Billionaire hedge fund titan Ray Dalio said in a recent blog post on LinkedIn that the Trump administration could be “inching toward bigger moves” in regard to how it is dealing with China in the ongoing trade war between the world’s two largest economies.
“That’s why the proposed step of limiting American portfolio investments in China makes me both think about the implications of this step and wonder if it is an inching toward bigger moves,” Dalio wrote.
Dalio’s firm, Bridgewater, is the largest hedge fund in the world, managing almost $125 billion. And the founder, chairman and co-chief investment officer is known for speaking out, particularly on matters of wealth inequality. Dalio said central banks are now limited in their abilities to stimulate economies because of how low interest rates have been, including negative rates in Japan and Europe, and near-zero rates in the U.S., which is now in the 1.75% to 2% range.

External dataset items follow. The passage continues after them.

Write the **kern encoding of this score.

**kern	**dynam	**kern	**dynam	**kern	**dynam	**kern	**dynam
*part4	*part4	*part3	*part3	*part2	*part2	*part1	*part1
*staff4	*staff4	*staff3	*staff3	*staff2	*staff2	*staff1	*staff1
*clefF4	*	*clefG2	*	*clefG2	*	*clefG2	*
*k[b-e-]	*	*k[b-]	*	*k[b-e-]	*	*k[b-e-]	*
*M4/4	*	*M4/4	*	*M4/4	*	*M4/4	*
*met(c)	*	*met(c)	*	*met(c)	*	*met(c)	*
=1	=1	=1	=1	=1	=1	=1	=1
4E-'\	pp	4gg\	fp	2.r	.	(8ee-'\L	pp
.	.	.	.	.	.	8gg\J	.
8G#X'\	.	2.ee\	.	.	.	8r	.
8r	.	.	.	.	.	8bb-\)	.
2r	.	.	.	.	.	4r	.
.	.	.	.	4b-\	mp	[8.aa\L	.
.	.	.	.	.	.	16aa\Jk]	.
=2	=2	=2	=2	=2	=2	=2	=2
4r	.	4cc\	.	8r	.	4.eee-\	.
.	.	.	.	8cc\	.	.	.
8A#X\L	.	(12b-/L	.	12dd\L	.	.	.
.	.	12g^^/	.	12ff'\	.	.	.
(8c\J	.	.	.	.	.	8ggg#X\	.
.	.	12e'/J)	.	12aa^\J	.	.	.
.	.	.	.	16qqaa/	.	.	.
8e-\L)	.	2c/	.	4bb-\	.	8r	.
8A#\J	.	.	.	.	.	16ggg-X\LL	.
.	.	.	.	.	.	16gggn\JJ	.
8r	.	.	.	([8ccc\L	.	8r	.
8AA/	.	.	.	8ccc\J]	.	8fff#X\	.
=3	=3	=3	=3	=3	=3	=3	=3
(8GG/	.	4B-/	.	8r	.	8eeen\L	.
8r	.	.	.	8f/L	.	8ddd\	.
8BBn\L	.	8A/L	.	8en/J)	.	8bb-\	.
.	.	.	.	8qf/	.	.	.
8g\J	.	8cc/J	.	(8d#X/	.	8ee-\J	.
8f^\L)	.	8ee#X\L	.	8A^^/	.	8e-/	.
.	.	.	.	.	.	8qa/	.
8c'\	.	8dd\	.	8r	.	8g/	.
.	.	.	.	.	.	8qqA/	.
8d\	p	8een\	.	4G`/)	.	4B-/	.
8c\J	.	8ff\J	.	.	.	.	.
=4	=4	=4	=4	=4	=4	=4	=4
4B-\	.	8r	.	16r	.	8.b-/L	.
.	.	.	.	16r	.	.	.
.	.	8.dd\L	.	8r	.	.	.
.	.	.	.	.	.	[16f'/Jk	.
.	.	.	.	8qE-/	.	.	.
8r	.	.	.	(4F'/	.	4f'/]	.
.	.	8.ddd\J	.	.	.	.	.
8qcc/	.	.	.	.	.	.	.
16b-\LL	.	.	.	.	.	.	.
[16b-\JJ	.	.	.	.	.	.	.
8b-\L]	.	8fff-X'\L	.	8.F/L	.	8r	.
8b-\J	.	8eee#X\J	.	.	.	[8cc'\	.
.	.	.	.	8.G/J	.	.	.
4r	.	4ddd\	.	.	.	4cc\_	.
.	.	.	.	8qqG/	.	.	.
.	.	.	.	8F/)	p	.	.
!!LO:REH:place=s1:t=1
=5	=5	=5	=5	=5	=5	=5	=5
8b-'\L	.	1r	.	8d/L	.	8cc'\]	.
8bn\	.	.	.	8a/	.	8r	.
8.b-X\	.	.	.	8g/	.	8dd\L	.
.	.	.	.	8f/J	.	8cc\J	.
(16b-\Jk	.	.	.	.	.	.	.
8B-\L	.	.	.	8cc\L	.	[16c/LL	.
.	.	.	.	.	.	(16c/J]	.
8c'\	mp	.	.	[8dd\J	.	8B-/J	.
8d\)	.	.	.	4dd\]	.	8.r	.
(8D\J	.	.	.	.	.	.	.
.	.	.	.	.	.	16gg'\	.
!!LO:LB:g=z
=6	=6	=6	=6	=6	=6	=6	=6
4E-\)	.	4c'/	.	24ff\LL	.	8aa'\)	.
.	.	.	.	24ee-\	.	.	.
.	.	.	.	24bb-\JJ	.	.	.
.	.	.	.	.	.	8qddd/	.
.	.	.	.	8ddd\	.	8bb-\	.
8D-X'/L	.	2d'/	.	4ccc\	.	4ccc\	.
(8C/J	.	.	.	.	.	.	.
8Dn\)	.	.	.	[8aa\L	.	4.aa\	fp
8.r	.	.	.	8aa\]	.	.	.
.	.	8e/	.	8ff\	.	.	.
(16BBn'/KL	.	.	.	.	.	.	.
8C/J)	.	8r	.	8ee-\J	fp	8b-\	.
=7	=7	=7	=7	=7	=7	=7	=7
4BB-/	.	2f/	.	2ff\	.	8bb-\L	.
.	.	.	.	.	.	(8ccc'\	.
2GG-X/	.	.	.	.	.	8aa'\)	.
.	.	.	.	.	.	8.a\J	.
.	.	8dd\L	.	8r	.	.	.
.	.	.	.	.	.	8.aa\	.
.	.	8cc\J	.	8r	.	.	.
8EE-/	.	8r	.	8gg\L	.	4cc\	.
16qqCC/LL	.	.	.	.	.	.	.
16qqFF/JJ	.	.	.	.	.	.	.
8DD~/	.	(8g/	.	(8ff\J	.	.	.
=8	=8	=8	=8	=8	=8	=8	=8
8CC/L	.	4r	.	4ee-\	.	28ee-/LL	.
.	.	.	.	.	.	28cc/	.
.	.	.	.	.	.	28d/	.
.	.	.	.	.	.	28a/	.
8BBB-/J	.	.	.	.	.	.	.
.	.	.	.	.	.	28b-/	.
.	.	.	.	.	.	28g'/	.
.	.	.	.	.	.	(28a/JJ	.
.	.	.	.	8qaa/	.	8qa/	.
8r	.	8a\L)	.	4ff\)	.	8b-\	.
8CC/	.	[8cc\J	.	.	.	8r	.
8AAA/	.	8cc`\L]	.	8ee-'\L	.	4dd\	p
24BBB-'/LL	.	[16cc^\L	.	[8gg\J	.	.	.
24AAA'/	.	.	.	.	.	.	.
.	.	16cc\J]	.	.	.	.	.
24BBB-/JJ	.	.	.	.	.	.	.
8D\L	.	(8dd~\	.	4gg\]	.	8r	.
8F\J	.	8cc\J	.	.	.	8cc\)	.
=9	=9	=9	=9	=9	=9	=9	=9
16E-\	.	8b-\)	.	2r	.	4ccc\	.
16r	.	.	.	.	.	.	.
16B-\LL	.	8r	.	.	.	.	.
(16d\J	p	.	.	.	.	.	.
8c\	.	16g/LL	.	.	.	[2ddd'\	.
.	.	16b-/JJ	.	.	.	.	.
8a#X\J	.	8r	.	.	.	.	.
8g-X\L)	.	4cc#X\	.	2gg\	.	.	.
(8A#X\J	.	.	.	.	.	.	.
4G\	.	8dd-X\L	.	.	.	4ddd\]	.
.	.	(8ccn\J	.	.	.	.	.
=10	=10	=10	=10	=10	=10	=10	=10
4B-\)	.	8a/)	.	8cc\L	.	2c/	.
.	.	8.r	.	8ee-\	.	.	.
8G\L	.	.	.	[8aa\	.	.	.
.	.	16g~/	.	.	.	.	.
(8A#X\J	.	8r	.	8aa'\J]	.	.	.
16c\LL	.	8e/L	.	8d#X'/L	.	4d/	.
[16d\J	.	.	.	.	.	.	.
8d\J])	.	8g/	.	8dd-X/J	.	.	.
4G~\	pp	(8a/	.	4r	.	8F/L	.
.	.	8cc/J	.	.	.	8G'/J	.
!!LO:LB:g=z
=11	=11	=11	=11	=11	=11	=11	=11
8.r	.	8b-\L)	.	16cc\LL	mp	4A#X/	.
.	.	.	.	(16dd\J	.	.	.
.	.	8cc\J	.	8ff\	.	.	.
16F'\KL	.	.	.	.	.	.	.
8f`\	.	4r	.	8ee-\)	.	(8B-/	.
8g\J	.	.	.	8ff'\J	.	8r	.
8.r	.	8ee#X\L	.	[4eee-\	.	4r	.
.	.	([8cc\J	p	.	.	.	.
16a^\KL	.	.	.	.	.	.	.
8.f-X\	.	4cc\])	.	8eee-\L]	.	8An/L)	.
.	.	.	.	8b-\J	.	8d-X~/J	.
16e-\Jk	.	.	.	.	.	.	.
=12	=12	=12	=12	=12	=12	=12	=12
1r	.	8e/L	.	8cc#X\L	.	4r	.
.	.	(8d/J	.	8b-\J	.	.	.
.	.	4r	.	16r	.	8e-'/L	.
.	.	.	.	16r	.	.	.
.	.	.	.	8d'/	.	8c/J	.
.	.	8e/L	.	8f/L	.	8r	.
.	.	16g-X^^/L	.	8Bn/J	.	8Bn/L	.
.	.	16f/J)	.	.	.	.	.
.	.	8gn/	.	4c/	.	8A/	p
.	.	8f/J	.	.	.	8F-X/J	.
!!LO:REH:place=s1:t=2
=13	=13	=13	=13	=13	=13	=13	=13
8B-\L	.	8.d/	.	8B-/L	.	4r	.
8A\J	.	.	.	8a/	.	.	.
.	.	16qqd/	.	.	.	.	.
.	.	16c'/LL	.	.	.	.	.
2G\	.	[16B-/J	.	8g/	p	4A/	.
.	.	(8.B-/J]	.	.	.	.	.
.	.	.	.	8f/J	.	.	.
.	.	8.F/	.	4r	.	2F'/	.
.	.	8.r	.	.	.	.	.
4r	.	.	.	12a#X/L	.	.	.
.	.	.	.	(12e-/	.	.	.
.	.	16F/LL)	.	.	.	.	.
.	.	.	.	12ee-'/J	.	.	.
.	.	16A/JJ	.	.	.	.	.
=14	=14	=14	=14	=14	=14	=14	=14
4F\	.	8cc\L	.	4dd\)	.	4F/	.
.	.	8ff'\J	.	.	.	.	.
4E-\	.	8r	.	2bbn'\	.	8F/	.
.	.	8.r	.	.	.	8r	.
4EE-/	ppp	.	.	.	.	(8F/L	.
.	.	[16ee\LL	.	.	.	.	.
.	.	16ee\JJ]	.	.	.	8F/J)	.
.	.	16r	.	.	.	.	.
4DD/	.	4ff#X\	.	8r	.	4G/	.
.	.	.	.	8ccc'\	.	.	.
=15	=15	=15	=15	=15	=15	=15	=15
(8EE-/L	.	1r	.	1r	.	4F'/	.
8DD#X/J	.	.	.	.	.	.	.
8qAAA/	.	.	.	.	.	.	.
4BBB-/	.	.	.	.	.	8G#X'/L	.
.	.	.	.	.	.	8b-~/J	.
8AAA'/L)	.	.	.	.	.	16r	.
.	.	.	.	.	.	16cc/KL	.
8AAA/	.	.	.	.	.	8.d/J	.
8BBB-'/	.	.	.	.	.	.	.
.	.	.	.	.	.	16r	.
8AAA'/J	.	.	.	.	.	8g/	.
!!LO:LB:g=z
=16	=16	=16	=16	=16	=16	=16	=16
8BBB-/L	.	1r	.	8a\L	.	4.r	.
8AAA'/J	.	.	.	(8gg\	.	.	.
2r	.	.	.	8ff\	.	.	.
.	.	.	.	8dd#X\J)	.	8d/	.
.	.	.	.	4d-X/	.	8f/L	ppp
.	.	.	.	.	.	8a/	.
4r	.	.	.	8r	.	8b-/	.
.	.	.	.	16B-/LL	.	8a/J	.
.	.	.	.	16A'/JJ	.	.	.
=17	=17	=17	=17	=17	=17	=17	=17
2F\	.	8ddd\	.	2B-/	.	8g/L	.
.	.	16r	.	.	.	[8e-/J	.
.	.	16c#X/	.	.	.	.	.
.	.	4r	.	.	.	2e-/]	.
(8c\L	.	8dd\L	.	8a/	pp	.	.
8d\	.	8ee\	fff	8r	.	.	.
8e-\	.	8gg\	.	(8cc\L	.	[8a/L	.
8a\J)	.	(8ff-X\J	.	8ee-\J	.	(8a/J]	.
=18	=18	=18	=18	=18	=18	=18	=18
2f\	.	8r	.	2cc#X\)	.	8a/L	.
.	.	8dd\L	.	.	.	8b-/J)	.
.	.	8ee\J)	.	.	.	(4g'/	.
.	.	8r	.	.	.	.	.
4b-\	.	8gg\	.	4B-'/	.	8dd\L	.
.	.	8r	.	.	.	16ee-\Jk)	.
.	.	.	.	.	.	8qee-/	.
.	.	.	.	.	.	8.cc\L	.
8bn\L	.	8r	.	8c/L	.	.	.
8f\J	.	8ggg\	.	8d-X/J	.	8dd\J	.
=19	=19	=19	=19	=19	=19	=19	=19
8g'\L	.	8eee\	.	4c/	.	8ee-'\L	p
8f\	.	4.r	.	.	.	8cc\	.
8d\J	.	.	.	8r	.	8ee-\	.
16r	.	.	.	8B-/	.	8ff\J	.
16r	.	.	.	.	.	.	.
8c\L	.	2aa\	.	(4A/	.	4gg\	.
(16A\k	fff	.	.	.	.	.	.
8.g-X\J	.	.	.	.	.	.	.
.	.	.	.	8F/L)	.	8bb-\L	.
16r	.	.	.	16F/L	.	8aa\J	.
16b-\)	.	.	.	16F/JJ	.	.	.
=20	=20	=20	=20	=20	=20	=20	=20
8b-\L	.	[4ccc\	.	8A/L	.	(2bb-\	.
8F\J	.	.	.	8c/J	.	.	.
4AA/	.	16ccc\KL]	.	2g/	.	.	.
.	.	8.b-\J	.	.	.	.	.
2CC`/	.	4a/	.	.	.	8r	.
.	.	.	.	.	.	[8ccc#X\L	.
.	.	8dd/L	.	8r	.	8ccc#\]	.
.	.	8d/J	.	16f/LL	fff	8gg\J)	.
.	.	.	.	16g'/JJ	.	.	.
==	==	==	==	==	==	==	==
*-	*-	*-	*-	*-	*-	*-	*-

Meanwhile, government spending has only accelerated, leading to massive budget deficits that will eventually force hike taxes, particularly on the rich, and they’ll have to start printing money again — which are bad things for the economy.
“Typically, this has led to capital flight as investors seek to escape these things, which has quite often led to capital controls that are intended to keep capital in the country and the currency so that it can more easily be taxed and/or devalued. So, naturally, I can’t help but wonder whether this extraordinary (i.e., nothing like this has happened in my lifetime) deviation from convention to restrict capital flows to China could be followed by these other steps when/if the circumstances that I’m describing unfold.”
Dalio noted that a U.S. president has the authority to cut off capital flows into China, freeze payments on the debt that is owed to Beijing and use sanctions to stop other countries from investing in the world’s second-largest economy, all drastic steps.
Dalio’s blog comes on the heels of reports late last week that the Trump administration is considering limiting investment in China, which trade adviser Peter Navarro said is not true on Monday.